Janna Hobbs, president of the recreational center, a nonprofit with a gym, fitness center, day care and afterschool programs, notes that residents are accustomed to sharing resources. The community’s Facebook swap page is ready made for it. “All the time somebody will be asking, ‘I’m making such-and-such, and I don’t have any of this thing. Can anyone loan me some?’ or ‘Does anyone have cinderblocks? I need seven,’” she says. “The island pulls together, checks on older people, helps each other out.”
There’s the infrastructure for that, too. The island library and community center building is its emergency shelter on account of its commercial kitchen and full-building generator, both of which were put to use during the six-day outage caused by the Patriot’s Day storm in 2007. “We fed like, 150 people two or three meals a day, and it kept getting better by the end as people kept coming in with lamb chops and seafood and all the really good stuff from their freezers,” says library director Deborah Bowman. “There were just laundry baskets of food.”
One resident moved in because she needed her oxygen machine to survive. “She set right up in the library,” Bowman recalls. “We didn’t know when the power would come back on, so we ordered up an extra fuel delivery.”
On Thursday the island’s tiny convenience store still had toilet paper and freshly made chili, and owner Julie Doughty had stocked the freezers with bread in case supplies run short. The crew of the Independence, the Chebeague Transportation Co. passenger ferry to Cousins Island, had begun disinfecting railings and surfaces after every trip, instead of after each shift.

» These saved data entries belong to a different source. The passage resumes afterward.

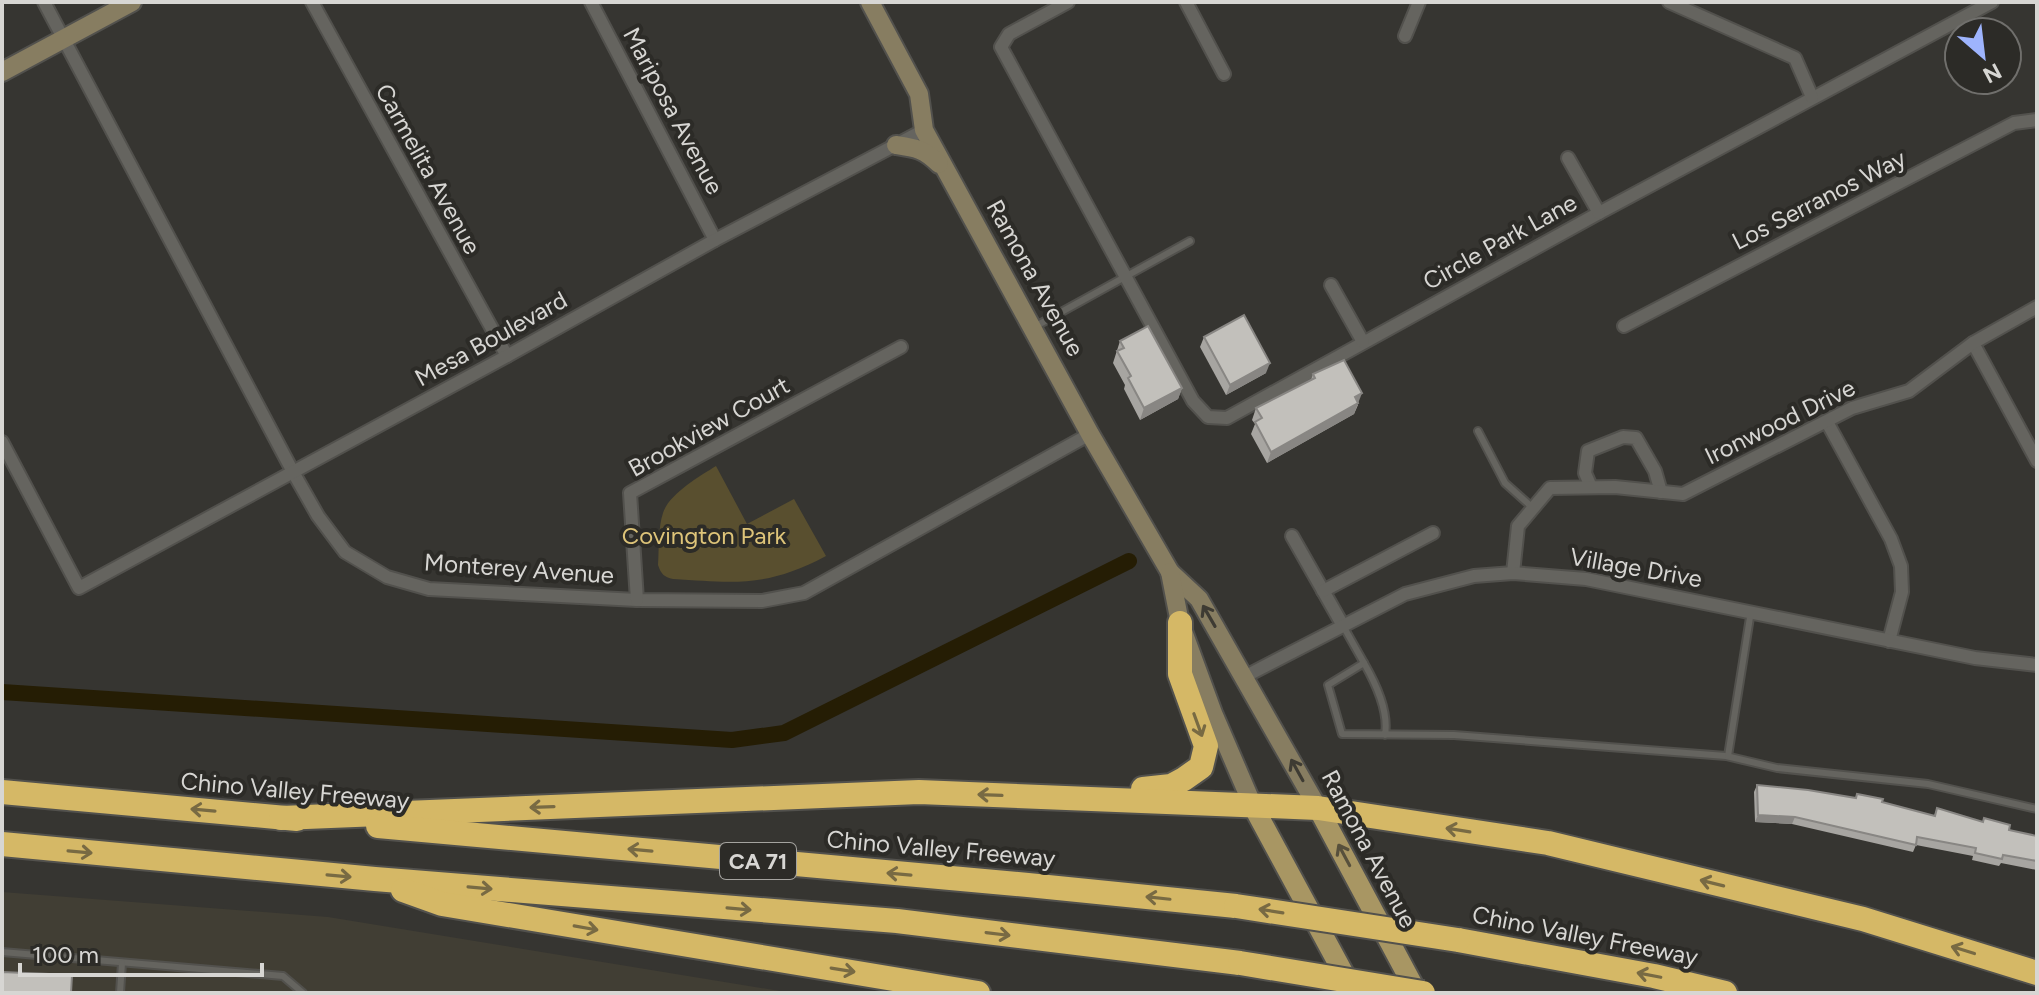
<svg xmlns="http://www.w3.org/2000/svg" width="2039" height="995" viewBox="0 0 2039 995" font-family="Figtree,sans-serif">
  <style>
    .built { fill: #413e34 }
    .green { fill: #594f2f }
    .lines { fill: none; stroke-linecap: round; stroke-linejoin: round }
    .canal { stroke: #251d04; stroke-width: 16 }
    .lane-casing { stroke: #52514d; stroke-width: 10 }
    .street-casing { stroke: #52514d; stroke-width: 16 }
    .secondary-casing { stroke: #52514d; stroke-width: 22 }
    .primary-casing { stroke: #52514d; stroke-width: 24 }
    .highway-casing { stroke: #52514d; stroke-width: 28 }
    .lane { stroke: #65645f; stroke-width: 6 }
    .street { stroke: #65645f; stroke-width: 12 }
    .secondary { stroke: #877d61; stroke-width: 18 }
    .primary { stroke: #a89663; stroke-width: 20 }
    .highway { stroke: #d5b866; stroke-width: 24 }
    .highway-bridge-casing { stroke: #52514d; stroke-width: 28; stroke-linecap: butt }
    .highway-bridge { stroke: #d5b866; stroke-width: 24 }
    .wall { fill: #a7a5a1 }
    .shaded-wall { fill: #888683 }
    .building { fill: #c2c0bb; stroke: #888683; stroke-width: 2 }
    .oneway { stroke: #3e3b33 }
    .oneway2 { stroke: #786a43 }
    .oneway3 { stroke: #57503c }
    .labels { text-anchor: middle; stroke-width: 8; stroke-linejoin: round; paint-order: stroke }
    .shield { fill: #2c2b27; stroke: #a4a39f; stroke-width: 2 }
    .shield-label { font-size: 22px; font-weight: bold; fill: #d7d6d3 }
    .street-label { font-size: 24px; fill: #d7d6d3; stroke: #2c2b27 }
    .park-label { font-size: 24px; fill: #dec479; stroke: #2c2b27 }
  </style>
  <rect width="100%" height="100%" fill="#363531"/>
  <polygon class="built" points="2,892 328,917 792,993 2,993"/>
  <path class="green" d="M716 466 747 524 794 499 826 556C768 587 737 583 673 579 664 577 661 574 658 565 659 550 658 527 663 513 669 494 700 476 716 466Z"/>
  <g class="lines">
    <polyline class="canal" points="2,692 732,740 784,733 1129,561"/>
    <g class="lane-casing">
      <g id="lane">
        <polyline points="1036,326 1190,241"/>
        <polyline points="1478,431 1505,483 1533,508"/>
        <polyline points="1342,624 1364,663"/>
        <path d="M1385 735C1389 711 1376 684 1364 663L1328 685 1342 734 1454 735 1726 756 1777 768 1928 784 2037 809"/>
        <polyline points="1728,756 1751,611"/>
        <polyline points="2,952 283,976 303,993"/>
        <polyline points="120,993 122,963"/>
      </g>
    </g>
    <g class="street-casing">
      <g id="street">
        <polyline points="44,2 293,472 318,516 345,552 387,577 429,589 637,600 762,601 804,593 1090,434"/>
        <polyline points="312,2 507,356"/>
        <polyline points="591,2 715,240"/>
        <polyline points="1068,2 1009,34 1001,47 1193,401 1208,417 1227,418 1599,213 1992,2"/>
        <polyline points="1186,2 1224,74"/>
        <polyline points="1669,2 1795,58 1812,97"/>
        <polyline points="1405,36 1419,2"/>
        <polyline points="1568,158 1599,213"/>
        <polyline points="1331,285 1363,342"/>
        <polyline points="1624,326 2014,123 2037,120"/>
        <polyline points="1973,343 2037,461"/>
        <polyline points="1827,422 1891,539 1901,566 1902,592 1889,641"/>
        <polyline points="2,442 79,588 507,356 715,240 924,130"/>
        <polyline points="1591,487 1585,473 1588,451 1623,437 1636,438 1655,471 1661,492"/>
        <polyline points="1292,536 1342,624"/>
        <polyline points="1513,573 1518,526 1550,488 1615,487 1683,494 1852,408 1909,391 1973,343 2037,307"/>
        <polyline points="1323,591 1433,533"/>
        <polyline points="637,600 630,493 901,347"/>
        <polyline points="1244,677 1405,594 1474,576 1513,573 1586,579 1975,658 2037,665"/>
      </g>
    </g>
    <g class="secondary-casing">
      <g id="secondary">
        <polyline points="870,2 919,94 924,130 1090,434 1170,572 1199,599 1318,808"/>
        <polyline points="2,72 132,2"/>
        <path d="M896 145C916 148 924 149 939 164"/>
        <polyline points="1170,572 1180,623 1213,713 1253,806"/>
      </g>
    </g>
    <g class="primary-casing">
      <g id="primary">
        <polyline points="1253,806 1352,989"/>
        <polyline points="1318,808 1417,993"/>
      </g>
    </g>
    <g class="highway-casing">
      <g id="highway">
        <polyline points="1143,789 1171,786 1184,779 1201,767 1206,746 1180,674 1180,623"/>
        <polyline points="2,792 297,819"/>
        <polyline points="281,818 919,792 1318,808 1548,843 1863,919 2037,973"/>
        <polyline points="378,826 1028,885 1236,906"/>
        <polyline points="2,844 375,879 897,921 1240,963"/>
        <polyline points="403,890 442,904 978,993"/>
        <polyline points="1458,940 1654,976 1725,993"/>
      </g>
    </g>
    <use href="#lane" class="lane"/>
    <use href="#street" class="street"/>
    <use href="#secondary" class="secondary"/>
    <use href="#primary" class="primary"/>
    <use href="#highway" class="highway"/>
    <g class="highway-bridge-casing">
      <g id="highway-bridge">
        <polyline points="1236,906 1458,940"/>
        <polyline points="1240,963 1423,993"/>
      </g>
    </g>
    <use href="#highway-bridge" class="highway-bridge"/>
  </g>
  <g class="wall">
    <polygon points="1204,337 1266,373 1226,395 1200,347"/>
    <polygon points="1120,341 1182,388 1178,399 1140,420 1124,389 1125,385 1113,363"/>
    <polygon points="1313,374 1358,405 1354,414 1267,463 1251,434 1255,424 1252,420 1256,408 1311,380"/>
    <polygon points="1757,785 1882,802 1934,816 1937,808 2009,830 2037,836 2037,870 2001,863 1999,866 1972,860 1973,856 1916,845 1913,852 1792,824 1755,822 1754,792"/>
  </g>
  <g class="shaded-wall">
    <polygon points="1270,363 1266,373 1226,395 1230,385"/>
    <polygon points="1182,388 1178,399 1140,420 1144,408"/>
    <polygon points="1362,393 1354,414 1267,463 1271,452"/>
    <polygon points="1758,815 1795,817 1792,824 1755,822"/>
  </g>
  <g class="building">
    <polygon points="1244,315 1270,363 1230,385 1204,337"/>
    <polygon points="1148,326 1182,388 1144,408 1128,378 1131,376 1117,351 1124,348 1120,341"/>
    <polygon points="1344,360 1362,393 1355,397 1358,403 1271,452 1255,422 1262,418 1256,408 1315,378 1313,374"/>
    <polygon points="1757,785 1808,790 1856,798 1857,794 1883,799 1882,802 1935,816 1937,808 1983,822 1984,818 2010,825 2009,830 2037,836 2037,861 2003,855 2002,859 1975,853 1976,848 1917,837 1916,845 1795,817 1758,815"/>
    <polygon points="2,972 72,975 71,993 2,993"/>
  </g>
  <defs><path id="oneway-shaft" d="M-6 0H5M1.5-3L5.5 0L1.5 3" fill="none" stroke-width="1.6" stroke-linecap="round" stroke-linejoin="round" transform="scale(2)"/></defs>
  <g class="oneway">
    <use href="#oneway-shaft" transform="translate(1209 616) rotate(-120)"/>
    <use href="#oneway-shaft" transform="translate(1297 770) rotate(-119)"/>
  </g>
  <g class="oneway2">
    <use href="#oneway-shaft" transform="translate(1198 725) rotate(70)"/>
    <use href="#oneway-shaft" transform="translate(990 795) rotate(-178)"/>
    <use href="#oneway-shaft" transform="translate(542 807) rotate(178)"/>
    <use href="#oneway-shaft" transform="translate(203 810) rotate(-175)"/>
    <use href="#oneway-shaft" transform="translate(1458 830) rotate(-171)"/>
    <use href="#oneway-shaft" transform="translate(640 850) rotate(-175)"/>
    <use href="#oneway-shaft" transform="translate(80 852) rotate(5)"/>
    <use href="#oneway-shaft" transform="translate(899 874) rotate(-175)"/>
    <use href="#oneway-shaft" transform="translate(339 876) rotate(5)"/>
    <use href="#oneway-shaft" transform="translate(1712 883) rotate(-166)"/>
    <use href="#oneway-shaft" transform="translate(480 888) rotate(5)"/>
    <use href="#oneway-shaft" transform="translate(1158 898) rotate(-174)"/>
    <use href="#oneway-shaft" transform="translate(739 909) rotate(5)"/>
    <use href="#oneway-shaft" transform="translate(1271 911) rotate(-171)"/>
    <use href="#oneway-shaft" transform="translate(586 928) rotate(10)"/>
    <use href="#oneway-shaft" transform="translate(998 934) rotate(7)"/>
    <use href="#oneway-shaft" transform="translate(1963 950) rotate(-163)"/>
    <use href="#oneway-shaft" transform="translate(843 970) rotate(9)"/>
    <use href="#oneway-shaft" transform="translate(1649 975) rotate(-169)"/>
  </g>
  <use class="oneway3" href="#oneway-shaft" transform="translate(1344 855) rotate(-118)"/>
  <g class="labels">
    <rect class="shield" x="720" y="843" width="76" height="36" rx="6"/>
    <g class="shield-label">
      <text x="758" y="869">CA 71</text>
    </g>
    <g class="street-label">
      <text transform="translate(673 111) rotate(62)" y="8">Mariposa Avenue</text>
      <text transform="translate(428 169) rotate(61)" y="8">Carmelita Avenue</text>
      <text transform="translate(1819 200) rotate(-27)" y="8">Los Serranos Way</text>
      <text transform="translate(1500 242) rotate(-29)" y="8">Circle Park Lane</text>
      <text transform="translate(1035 278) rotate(61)" y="8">Ramona Avenue</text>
      <text transform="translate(491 339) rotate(-29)" y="8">Mesa Boulevard</text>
      <text transform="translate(1780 422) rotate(-26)" y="8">Ironwood Drive</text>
      <text transform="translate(709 427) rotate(-29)" y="8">Brookview Court</text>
      <text transform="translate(1636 568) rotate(10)" y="8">Village Drive</text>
      <text transform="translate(519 569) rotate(4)" y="8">Monterey Avenue</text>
      <text transform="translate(295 791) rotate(5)" y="8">Chino Valley Freeway</text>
      <text transform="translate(941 849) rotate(5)" y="8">Chino Valley Freeway</text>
      <text transform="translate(1369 849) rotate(62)" y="8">Ramona Avenue</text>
      <text transform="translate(1585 936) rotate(11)" y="8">Chino Valley Freeway</text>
    </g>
    <g class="park-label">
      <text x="704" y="544">Covington Park</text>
    </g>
  </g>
  <rect width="2039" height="995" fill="none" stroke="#d7d6d3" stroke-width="8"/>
  <g transform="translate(1983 56) rotate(152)"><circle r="38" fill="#2c2b27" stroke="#706f6c" stroke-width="2"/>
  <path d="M0-6L14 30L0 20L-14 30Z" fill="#9eb4fd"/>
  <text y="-12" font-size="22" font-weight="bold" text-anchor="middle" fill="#d7d6d3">N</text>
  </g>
  <path d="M20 963v12h242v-12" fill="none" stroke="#d7d6d3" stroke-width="4"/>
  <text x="32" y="963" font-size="24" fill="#d7d6d3" stroke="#2c2b27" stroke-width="6" paint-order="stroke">100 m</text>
</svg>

But the island has vulnerabilities too. The island school – two rooms for kindergarten to fifth grade – is largely staffed by mainlanders, so any disruptions ashore would likely force it to close. The island’s superintendent and school principal, Ann Kirkpatrick, refused to speak to a reporter for this story, but the executive director of the island recreational center, Steve Auffant, said that he’d been told the school would follow the lead of Yarmouth’s schools in regards to closures, as most fifth-to-12th-graders on the island commute to attend them each day. The rec center’s day care would likely follow suit, he said, even if the island remained infection-free.
FedEx, UPS and the postal service are still delivering packages and online orders via boat, but some things can no longer be obtained. At Wednesday’s meeting, the town select board asked town administrator Marjorie Stratton to put hand sanitizer in strategic locations around town. “We couldn’t find any online or in any of the usual places,” Stratton said. Nor can the rescue service obtain more protective gear for EMTs to avoid exposure when helping infected patients. “If we have 20 people who need assistance, I’m not sure we would have enough of the right things to protect our EMS people, but that’s probably no different than on the mainland.”
The novel coronavirus is particularly dangerous for elderly people, so protecting residents of the seven-bed Island Commons assisted-living facility has emerged as the island’s most pressing early concerns. Visits have already been curtailed, and administrator Amy Rich is planning for dire contingencies because she can’t afford not to. The most serious: What happens if a substantial number of her 13 mainland-based care workers can’t come to work either because of potential exposure or because they’re caring for children if schools and day cares are closed?
“I have a great and hardworking crew, but I worry my staff could be quickly taken out,” she says. Finding qualified staff is difficult in normal times, and if there were no longer enough people to meet regulatory requirements, she would likely be compelled to return her residents to their families and temporarily close the facility. “I just hope that doesn’t happen,” she says.